Start of Block

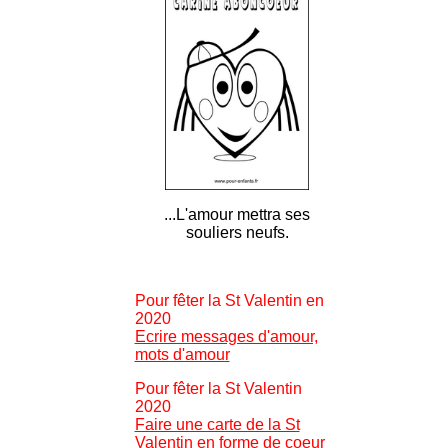
...L'amour mettra ses
souliers neufs.
Pour fêter la St Valentin en
2020
Ecrire messages d'amour,
mots d'amour
Pour fêter la St Valentin
2020
Faire une carte de la St
Valentin en forme de coeur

End of Block

> EXERCISE PROMPT
Filter the records above and copy every line that contains the word "amour".

> SOLUTION FOR THIS TASK
...L'amour mettra ses
Ecrire messages d'amour,
mots d'amour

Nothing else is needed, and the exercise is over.